“Or we could be dead,” Herman repeated. “We could be dead anyway. At least this way
Muscles tightened in the backs of Joachim’s legs. He wanted to stand. But he did not know what kind of death waited outside. It would be a death, probably a sooner death than awaited him at Dachau. A sooner death.
Herman dropped his warm hand onto the crown of Joachim’s head. “I’m leaving. Are you coming with me?”
Joachim shook his head. He needed time. He hated his cowardly survival instinct.
“Kurt didn’t escape to Switzerland,” Herman said abruptly. He withdrew his hand, the spot he’d warmed now colder than the rest of Joachim’s head. “Kurt died.”
Joachim’s stomach convulsed. His voice almost broke when he spoke, but he brought it under control. “I don’t know any Kurt and I don’t care what he did.”

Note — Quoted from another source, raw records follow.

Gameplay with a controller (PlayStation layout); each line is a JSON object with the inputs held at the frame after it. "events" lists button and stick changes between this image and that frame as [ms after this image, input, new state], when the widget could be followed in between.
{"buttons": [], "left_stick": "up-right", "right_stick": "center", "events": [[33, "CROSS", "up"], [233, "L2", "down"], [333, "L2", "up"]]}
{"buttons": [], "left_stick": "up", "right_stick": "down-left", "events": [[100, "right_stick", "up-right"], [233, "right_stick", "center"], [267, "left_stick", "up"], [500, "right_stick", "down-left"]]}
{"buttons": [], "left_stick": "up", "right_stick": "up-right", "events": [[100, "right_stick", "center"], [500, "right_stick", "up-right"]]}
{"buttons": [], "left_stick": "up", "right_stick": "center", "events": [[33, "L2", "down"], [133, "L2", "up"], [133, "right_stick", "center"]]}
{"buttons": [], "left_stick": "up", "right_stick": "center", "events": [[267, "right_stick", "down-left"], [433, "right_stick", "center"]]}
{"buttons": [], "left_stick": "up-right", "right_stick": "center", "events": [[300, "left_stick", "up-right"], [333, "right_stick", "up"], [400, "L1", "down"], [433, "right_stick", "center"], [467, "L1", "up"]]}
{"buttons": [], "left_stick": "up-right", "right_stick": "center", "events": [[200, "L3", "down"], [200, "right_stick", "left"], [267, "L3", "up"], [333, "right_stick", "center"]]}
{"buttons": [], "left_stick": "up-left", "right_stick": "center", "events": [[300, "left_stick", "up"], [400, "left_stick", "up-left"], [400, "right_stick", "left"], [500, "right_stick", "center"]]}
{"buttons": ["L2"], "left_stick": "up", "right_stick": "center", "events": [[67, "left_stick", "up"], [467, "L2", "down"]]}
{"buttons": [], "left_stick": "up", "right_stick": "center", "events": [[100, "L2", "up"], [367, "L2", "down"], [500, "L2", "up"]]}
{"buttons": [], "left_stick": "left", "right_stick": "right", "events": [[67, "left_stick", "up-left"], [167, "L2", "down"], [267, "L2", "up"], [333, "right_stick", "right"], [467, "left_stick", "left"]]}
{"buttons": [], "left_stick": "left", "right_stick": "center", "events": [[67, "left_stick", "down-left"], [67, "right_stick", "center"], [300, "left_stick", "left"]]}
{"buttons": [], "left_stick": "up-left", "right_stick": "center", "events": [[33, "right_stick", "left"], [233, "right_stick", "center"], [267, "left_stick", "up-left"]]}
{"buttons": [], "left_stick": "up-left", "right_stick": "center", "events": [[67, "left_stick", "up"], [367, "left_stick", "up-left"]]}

He gazed into Herman’s eyes, surprised that they were such a vivid blue. They reminded him of a mountain lake he swam across as a child. Joachim dropped his eyes first.
“Be careful then, Joachim Rosen.”
Herman forced the door out, grunting as his arms shook with the strain. Slowly, the wire stretched. Joachim admired his strength. He could never force the door like that.
“Good-bye.” Herman dropped out of the train into the snow.
For the first time since they took him, Joachim wept. He did not cry with the loud, wet wails of his childhood. He sat and wept the dry, silent sobs of a new grief.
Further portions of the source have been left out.